Wir alle träumen. Mehr oder weniger.
Viele träumen nur schlafend. Manchen Träumen genügt das nicht. Sie weben sich hinein in ihre Tage. Und weil sie als Tagträumer belächelt werden, verbannen sie diese ins Licht keimenden Träume wieder zurück in das amorphe Dunkel ihrer Nächte.
Ich weiß nicht, ob man Mut braucht, um durchlässig zu werden für das, was sich aus dem Inneren chiffriert ins Bewusstsein drängt. Um dort gelesen oder gar erschaffen zu werden.
Ich weiß auch nicht, ob es immer eine Sehnsucht ist, die, einmal aus den Labyrinthen der Traumwelt entziffert, in unser Leben eindringt und sich in ihm fordernd und übermächtig ausbreitet.
Ich weiß, um einen Traum in den Tag hinein zu träumen, genügt es, ein Tagträumer zu sein. Das ist nicht wenig. Und den meisten fehlt der Mut dazu. Sie nehmen ihn nicht ernst, ihren Traum. Versperren ihm den Zugang zu ihren Tagen
Diese Menschen träumen nicht eigentlich.
Ihre Träume träumen sich selbst. Blubbern hoch aus den Tiefen ihres eigenen Traumfundus. Und dem der gesamten Menschheit. Führen ihr Eigenleben in ihren Nächten. Formen sich zu Bildern und Symbolen, düsteren Wolken und heiteren Düften. Verketten sich zu bizarren Anekdoten. Verquirlen sich ineinander.

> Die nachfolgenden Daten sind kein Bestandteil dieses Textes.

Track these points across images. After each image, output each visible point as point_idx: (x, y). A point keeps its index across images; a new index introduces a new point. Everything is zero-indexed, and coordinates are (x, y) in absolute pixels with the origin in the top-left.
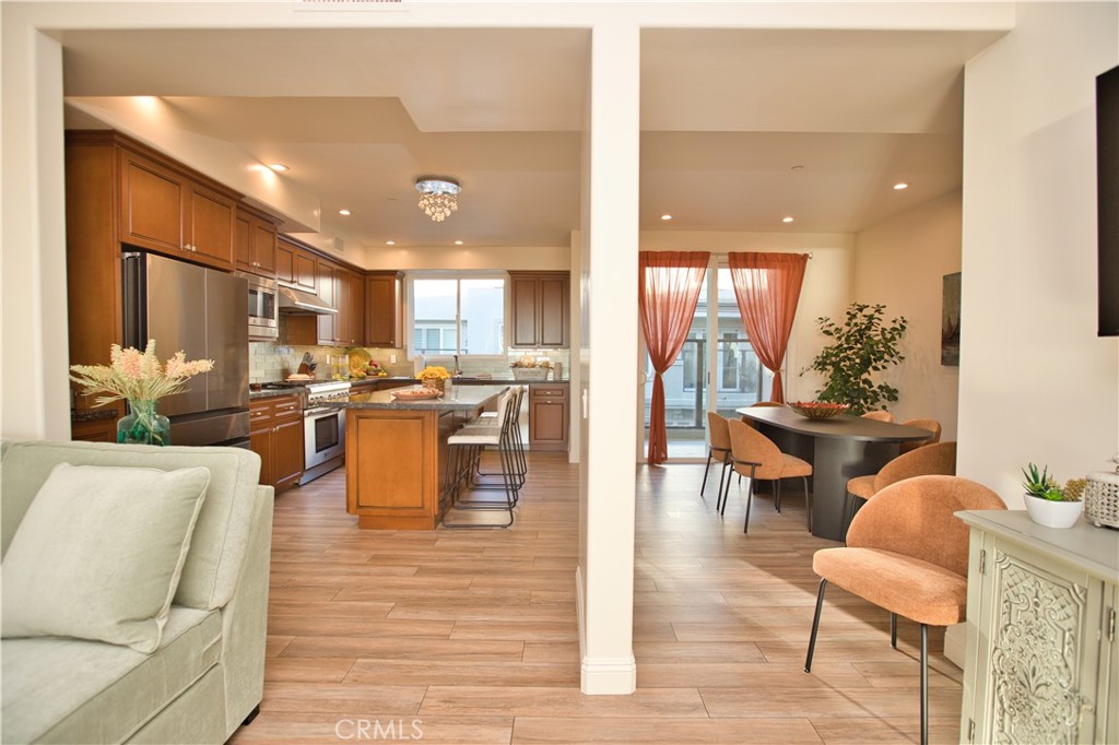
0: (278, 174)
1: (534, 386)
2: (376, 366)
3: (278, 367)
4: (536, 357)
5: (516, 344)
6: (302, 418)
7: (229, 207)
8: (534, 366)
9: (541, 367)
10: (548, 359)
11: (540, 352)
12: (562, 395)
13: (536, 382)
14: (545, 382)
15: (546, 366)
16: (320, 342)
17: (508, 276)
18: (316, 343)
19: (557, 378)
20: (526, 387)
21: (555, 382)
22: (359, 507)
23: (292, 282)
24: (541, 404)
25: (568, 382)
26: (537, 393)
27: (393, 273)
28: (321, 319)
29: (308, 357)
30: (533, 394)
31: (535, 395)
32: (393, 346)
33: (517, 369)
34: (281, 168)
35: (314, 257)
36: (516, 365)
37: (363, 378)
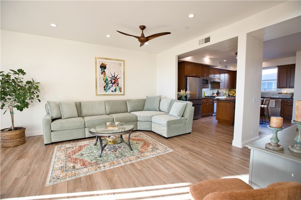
0: (209, 58)
1: (283, 99)
3: (212, 93)
5: (279, 87)
6: (214, 103)
7: (200, 66)
16: (220, 88)
17: (278, 67)
18: (219, 88)
22: (218, 119)
23: (214, 76)
24: (286, 105)
28: (221, 83)
29: (218, 91)
31: (283, 102)
33: (279, 95)
34: (209, 57)
35: (219, 71)
36: (279, 93)
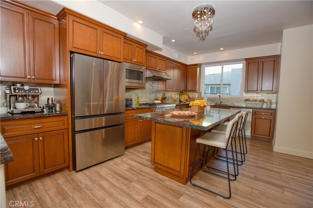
1: (255, 110)
2: (190, 99)
4: (257, 97)
5: (247, 91)
7: (120, 38)
8: (256, 101)
9: (260, 101)
10: (263, 98)
11: (259, 95)
12: (271, 115)
13: (256, 108)
14: (262, 109)
15: (263, 101)
16: (167, 90)
19: (268, 107)
20: (251, 110)
21: (267, 109)
22: (155, 162)
24: (258, 118)
25: (275, 110)
26: (256, 113)
27: (196, 65)
28: (168, 81)
29: (164, 95)
30: (254, 114)
31: (255, 114)
32: (196, 92)
33: (247, 102)
34: (141, 22)
35: (165, 60)
36: (247, 100)
37: (185, 102)
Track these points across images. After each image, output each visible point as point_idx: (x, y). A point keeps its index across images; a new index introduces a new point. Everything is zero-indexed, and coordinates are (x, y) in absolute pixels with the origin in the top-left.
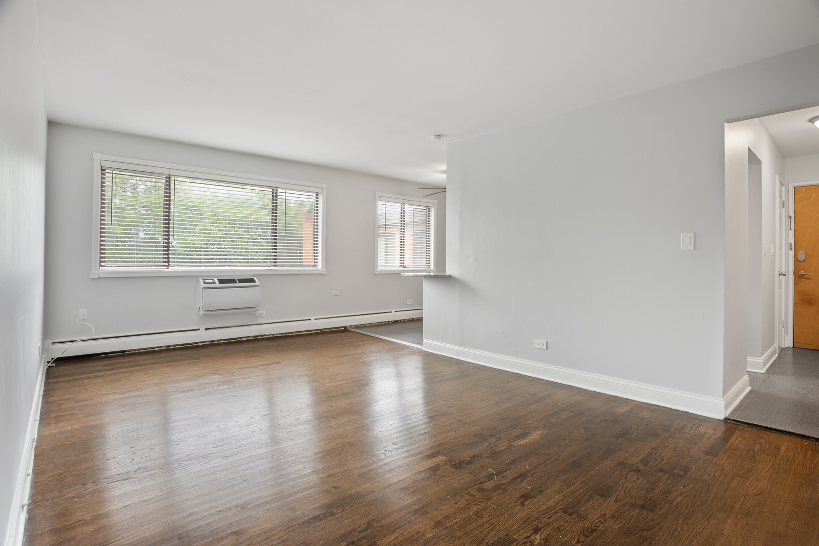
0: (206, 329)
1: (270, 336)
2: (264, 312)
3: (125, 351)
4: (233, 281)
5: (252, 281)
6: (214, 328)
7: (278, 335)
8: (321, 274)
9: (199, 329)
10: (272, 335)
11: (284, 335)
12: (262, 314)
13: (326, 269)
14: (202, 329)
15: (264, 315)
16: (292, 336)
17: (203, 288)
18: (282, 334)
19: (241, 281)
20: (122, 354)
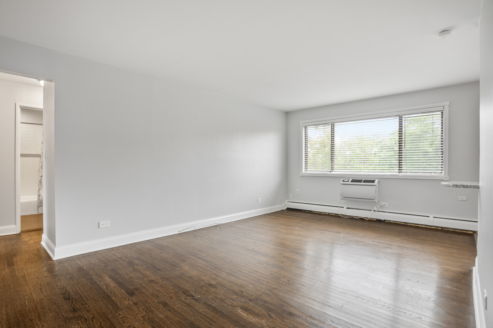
0: (347, 208)
1: (391, 222)
2: (387, 204)
3: (312, 211)
4: (360, 181)
5: (373, 181)
6: (353, 209)
7: (398, 223)
8: (443, 180)
9: (343, 207)
10: (393, 221)
11: (403, 223)
12: (385, 205)
13: (448, 176)
14: (345, 208)
15: (387, 206)
16: (411, 226)
17: (341, 184)
18: (402, 222)
19: (365, 181)
20: (310, 212)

Und verblassen wieder, wenn sie erwachen.
Oft bleibt nicht einmal ein Funken Erinnerung an diese Träume oder Traumfetzen zurück.
Vielleicht ahnen sie, dass das Geträumte Einlass in ihre Tagwelt begehrt. Und sich vor ihrem inneren Zensor versteckt hält. Es schwelt aber jenseits ihres Bewusstseins in ihnen weiter. Lagert sich in ihnen ein. Und sie tragen es unerkannt in sich herum.
Manchmal jedoch lebt ein Traum so unvermittelt in unseren Tag hinein, dass er bereits Gestalt annimmt, noch ehe wir ihn abwehren und in die Traumwelt zurückzuschicken vermögen. So ein Traum entsteht aus einer tief in uns eingesunkenen Sehnsucht. Die ihn ans Licht zu zerren versucht. Um ihn aus der Traumwelt in die Tagwelt umzupflanzen, genügt es nicht, weiter zu träumen. Ein solcher Traum will erwachen. Verwirklicht werden. Fordert seinen Platz in unserem Leben.
Er wird zum Lebenstraum.
Ich weiß nicht, ob es für manche Menschen möglich ist, dem alles vereinnahmenden Fordern eines ins Bewusstsein drängenden Lebenstraums zu widerstehen.
Ich weiß nur, ich habe es nicht geschafft.